Arrufat and Montero, who enjoy greater autonomy than those Soviet writers with whom Miller met, must not have objected to the principles of the PEN International charter. But will they follow its principles, or abandon them?
For the Castro regime, it would be very expedient to have an ineffective or a docile PEN Cuba. Admitting it as a “non-governmental” entity, they would have another kind of UNEAC, and one that would be much more exploitable internationally. And, since President Arrufat and Secretary Montero have already been tapped, the way is blocked for any rebellious volunteers to try to found another branch of PEN Havana.
The above are questions and speculations. It remains to be seen what Arrufat and Montero will do, although some of this can already be discerned by examining the condolence note sent by both.
Sent to a list of addresses from Arrufat's private email account, the note does not contain any request for publication and, as far as I know, no attempt was made to publish it in any medium. We can assume that it would have been spurned by the official press, but, did Arrufat and Montero at least try? And, since they run a non-governmental organization, why did they not try to publish it in the island's independent press, or in that of the community of Cuban exiles?
Nor was it publicized anywhere on the Web: there is no doubt that it is a public letter that is not very public. And, judging by its text, it is a public letter that is not very public, from an organization that, if non-governmental, is barely so.
Arrufat and Montero did not react immediately to Miguel Mejides' death, allowing more than a week to pass. What seems to have spurred them to draft their letter of condolences was the death of Rafael Alcides, and the official silence surrounding it. Since the official media published news of Mejides' death, but remained silent about Alcides, the occasion lent itself to PEN Cuba taking a stand against political censorship.
There is no reference in the PEN Cuba letter, however, to the uneven coverage of the authors' passings. Those who were able to read it had to read between the lines and intuit that, by mentioning Mejides and Alcides together, they were condemning the discrimination against the latter. The condemnation was not explicit, but had to be deciphered amidst the allegorical and ambiguous forms of expression so common in Cuba. The signers of the letter counted on their readers' complicity, so as not to provoke the authorities.
Virgilio López Lemus was more daring when he wrote of Alcides, in an official publication: "He had the right to renounce whatever he wanted, we have no right to renounce him and his beautiful body of work." His obituary, which appeared in Cubaliteraria, was one of the two published by the regime's press. The other, appearing days later in La Jiribilla, contained a text published by Roberto Manzano on Facebook. (Cubaliteraria and La Jiribilla are means directed abroad, with few readers on the island.)
Speaking of the subject, Arrufat and Montero were obligated to denounce the censorship that had been practiced.
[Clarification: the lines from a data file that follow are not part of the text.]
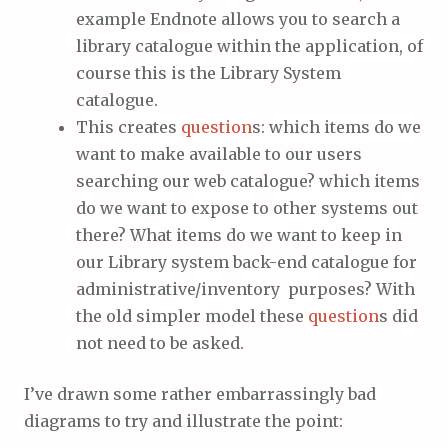
example Endnote allows you to search a
library catalogue within the application, of
course this is the Library System
catalogue.
This creates
question
s: which items do we
want to make available to our users
searching our web catalogue? which items
do we want to expose to other systems out
there? What items do we want to keep in
our Library system back-end catalogue for
administrative/inventory purposes? With
the old simpler model these
question
s did
not need to be asked.
I’ve drawn some rather embarrassingly bad
diagrams to try and illustrate the point:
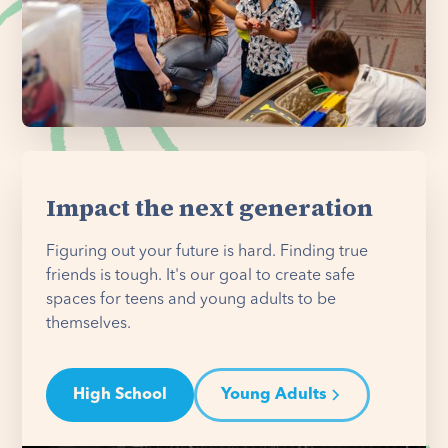
Impact the next generation
Figuring out your future is hard. Finding true
friends is tough. It's our goal to create safe
spaces for teens and young adults to be
themselves.
High School
Young Adults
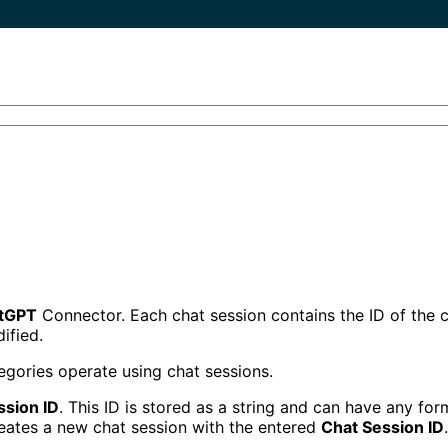
tGPT
Connector. Each chat session contains the ID of the c
ified.
gories operate using chat sessions.
ssion ID
. This ID is stored as a string and can have any for
reates a new chat session with the entered
Chat Session ID
.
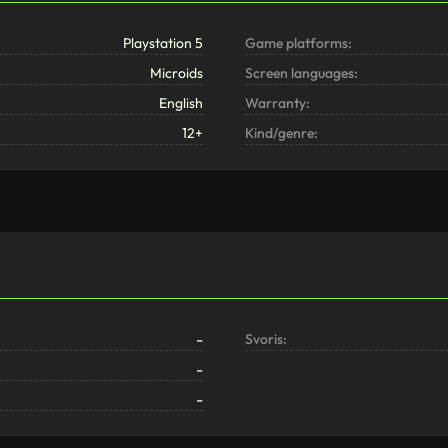
Playstation 5
Game platforms:
Microids
Screen languages:
English
Warranty:
12+
Kind/genre:
-
Svoris:
-
-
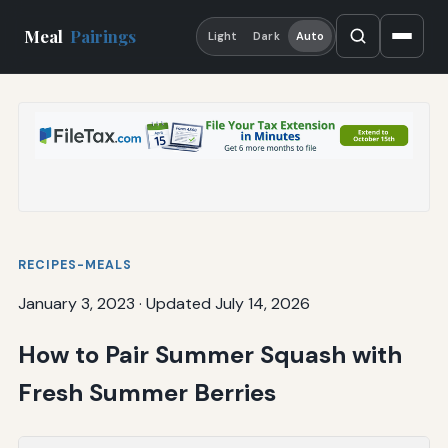
Meal
Pairings
Light
Dark
Auto
RECIPES-MEALS
January 3, 2023
·
Updated July 14, 2026
How to Pair Summer Squash with
Fresh Summer Berries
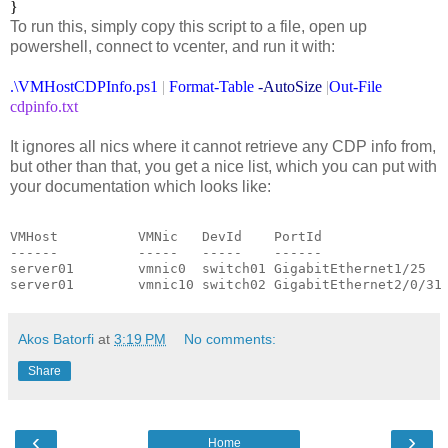
}
To run this, simply copy this script to a file, open up
powershell, connect to vcenter, and run it with:
.\VMHostCDPInfo.ps1
|
Format-Table
-AutoSize
|
Out-File
cdpinfo.txt
It ignores all nics where it cannot retrieve any CDP info from,
but other than that, you get a nice list, which you can put with
your documentation which looks like:
VMHost          VMNic   DevId    PortId

------          -----   -----    ------

server01        vmnic0  switch01 GigabitEthernet1/25

server01        vmnic10 switch02 GigabitEthernet2/0/31
Akos Batorfi
at
3:19 PM
No comments:
Share
‹
›
Home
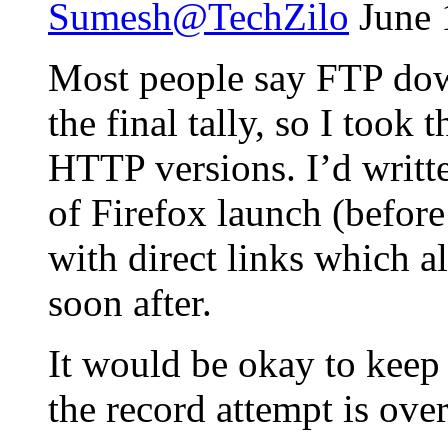
Sumesh@TechZilo
June 
Most people say FTP dow
the final tally, so I took
HTTP versions. I’d writt
of Firefox launch (before
with direct links which 
soon after.
It would be okay to keep
the record attempt is over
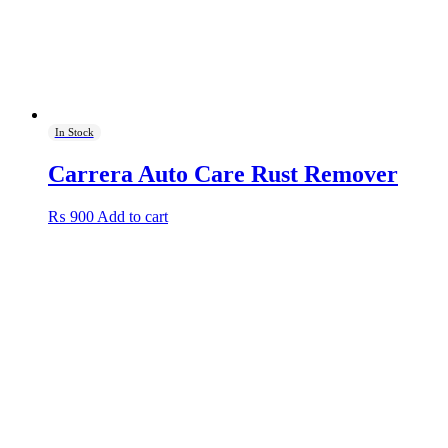
In Stock
Carrera Auto Care Rust Remover
₨
900
Add to cart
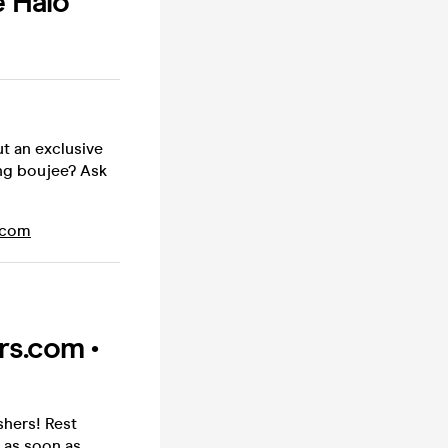
e Halo
ut an exclusive
ing boujee? Ask
.com
rs.com •
shers! Rest
 as soon as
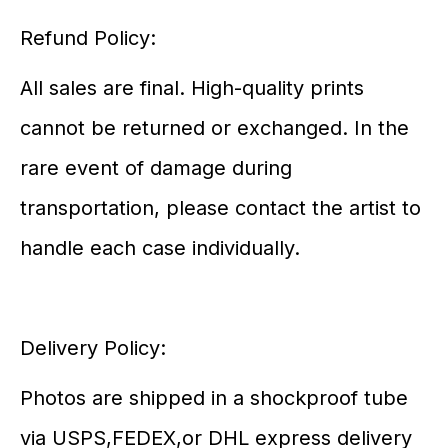
Refund Policy:
All sales are final. High-quality prints
cannot be returned or exchanged. In the
rare event of damage during
transportation, please contact the artist to
handle each case individually.
Delivery Policy:
Photos are shipped in a shockproof tube
via USPS,FEDEX,or DHL express delivery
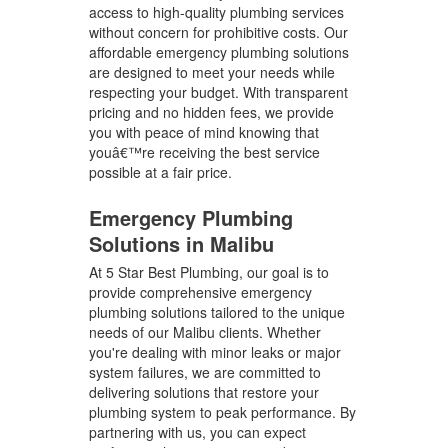
access to high-quality plumbing services
without concern for prohibitive costs. Our
affordable emergency plumbing solutions
are designed to meet your needs while
respecting your budget. With transparent
pricing and no hidden fees, we provide
you with peace of mind knowing that
youâ€™re receiving the best service
possible at a fair price.
Emergency Plumbing
Solutions in Malibu
At 5 Star Best Plumbing, our goal is to
provide comprehensive emergency
plumbing solutions tailored to the unique
needs of our Malibu clients. Whether
you're dealing with minor leaks or major
system failures, we are committed to
delivering solutions that restore your
plumbing system to peak performance. By
partnering with us, you can expect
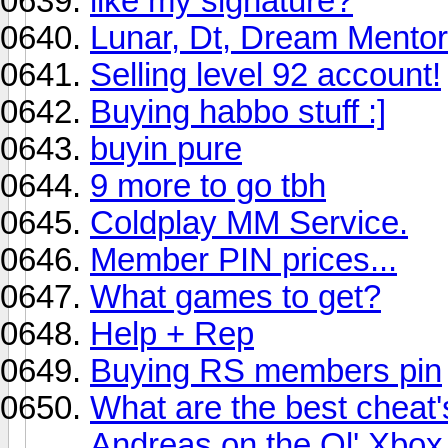
like my signature?
Lunar, Dt, Dream Mentor
Selling level 92 account!
Buying habbo stuff :]
buyin pure
9 more to go tbh
Coldplay MM Service.
Member PIN prices...
What games to get?
Help + Rep
Buying RS members pin
What are the best cheat'
Andreas on the Ol' Xbox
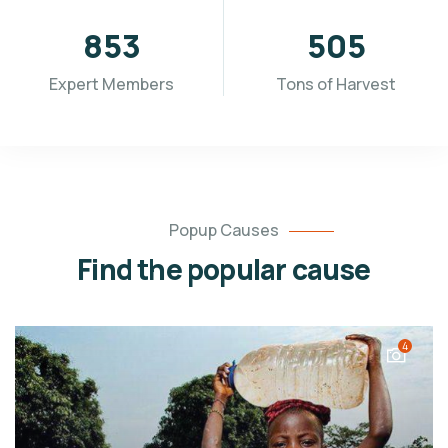
955
565
Expert Members
Tons of Harvest
Popup Causes
Find the popular cause
4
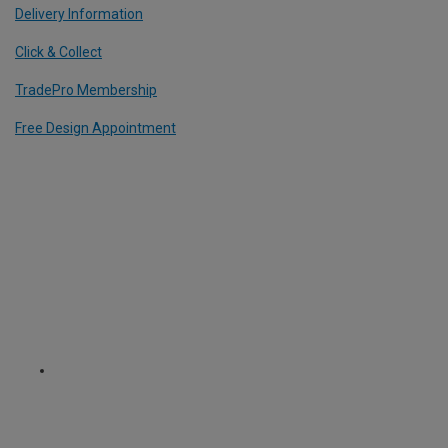
Delivery Information
Click & Collect
TradePro Membership
Free Design Appointment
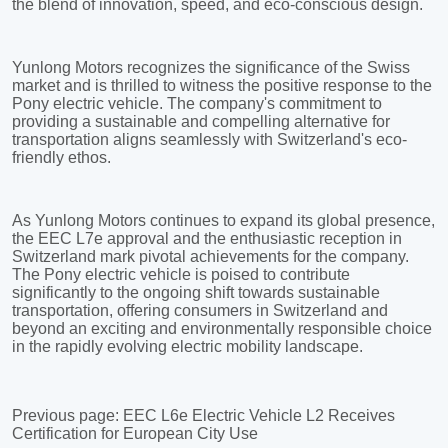
Previous page:
EEC L6e Electric Vehicle L2 Receives
Certification for European City Use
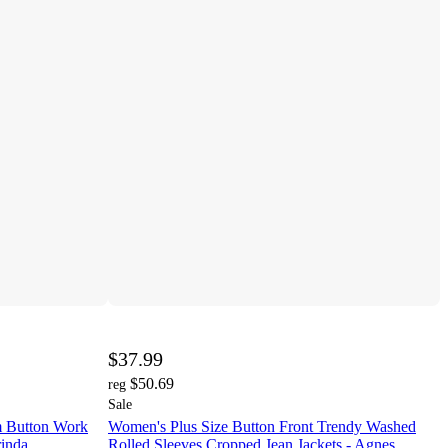
$37.99
$50.69
reg
Sale
 Button Work
Women's Plus Size Button Front Trendy Washed
rinda
Rolled Sleeves Cropped Jean Jackets - Agnes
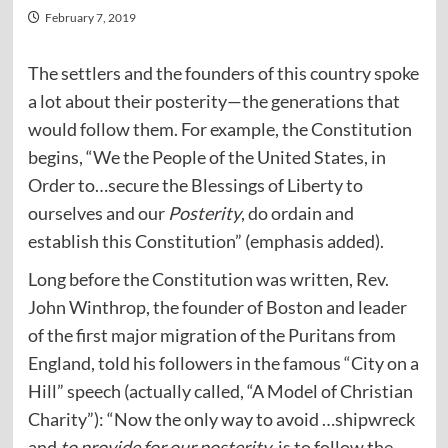
February 7, 2019
The settlers and the founders of this country spoke
a lot about their posterity—the generations that
would follow them. For example, the Constitution
begins, “We the People of the United States, in
Order to…secure the Blessings of Liberty to
ourselves and our
Posterity
, do ordain and
establish this Constitution” (emphasis added).
Long before the Constitution was written, Rev.
John Winthrop, the founder of Boston and leader
of the first major migration of the Puritans from
England, told his followers in the famous “City on a
Hill” speech (actually called, “A Model of Christian
Charity”): “Now the only way to avoid …shipwreck
and
to provide for our posterity
, is to follow the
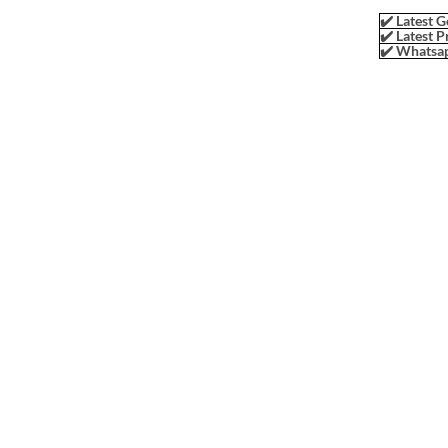
✔️ Latest G
✔️ Latest P
✔️ Whatsap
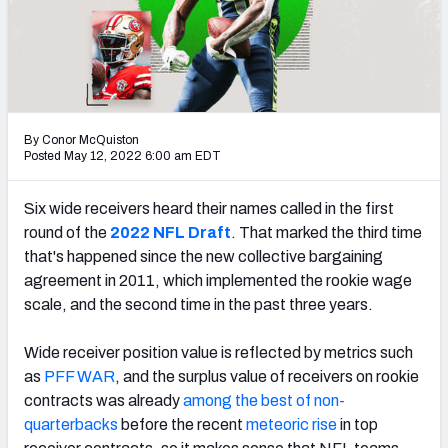
PFF Newsletters (FREE!)
2027 Mock Draft Simulator
The PFF App
By Conor McQuiston
TEAMS
Posted May 12, 2022 6:00 am EDT
AFC EAST
AFC NORTH
Six wide receivers heard their names called in the first
round of the
2022 NFL Draft
. That marked
the third time
that's happened since the new collective bargaining
agreement in 2011, which implemented the rookie wage
scale, and the second time in the past three years.
AFC SOUTH
AFC WEST
Wide receiver position value is reflected by metrics such
as
PFF WAR
,
and the surplus value of receivers on rookie
contracts was already
among the best of non-
quarterbacks
before the recent
meteoric rise
in top
NFC EAST
NFC NORTH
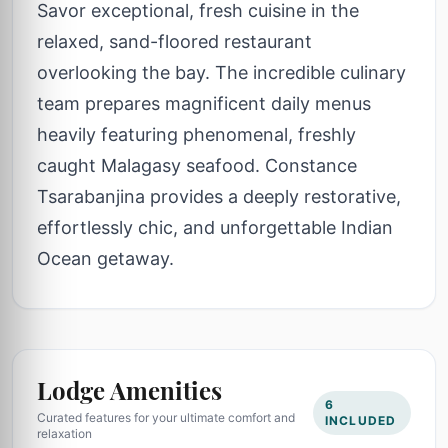
Savor exceptional, fresh cuisine in the
relaxed, sand-floored restaurant
overlooking the bay. The incredible culinary
team prepares magnificent daily menus
heavily featuring phenomenal, freshly
caught Malagasy seafood. Constance
Tsarabanjina provides a deeply restorative,
effortlessly chic, and unforgettable Indian
Ocean getaway.
Lodge Amenities
6
Curated features for your ultimate comfort and
INCLUDED
relaxation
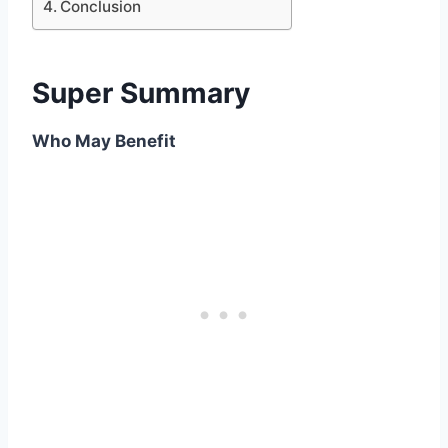
Conclusion
Super Summary
Who May Benefit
And it is not that Rafael Alcides, who resigned his UNEAC membership and rejected the National Literature Prize, needed to be mentioned in Granma at the time of his death, but rather that the readers who read him with such fervor (that with which, in the 80s, I saw so many read As Grateful As a Dog) should know that the poet has died.
It is mainly a right of Cuban readers, a right to memory, and it is for violations like this, and even worse, that a PEN should exist in Cuba.
If Arrufat and Montero did not feel the obligation to speak out openly on the subject, they demonstrate how incapable they are to champion the defense of the rights of a group that, also including readers, transcends the union itself. But if, conscious of their duty, they decided to keep a low profile, and expressly themselves mutedly, and engage in – now as president and secretary general of an NGO – even more dissimulation, the least caustic thing that could be said of both is that they combined their efforts as dramatists to produce a new farce that favors them.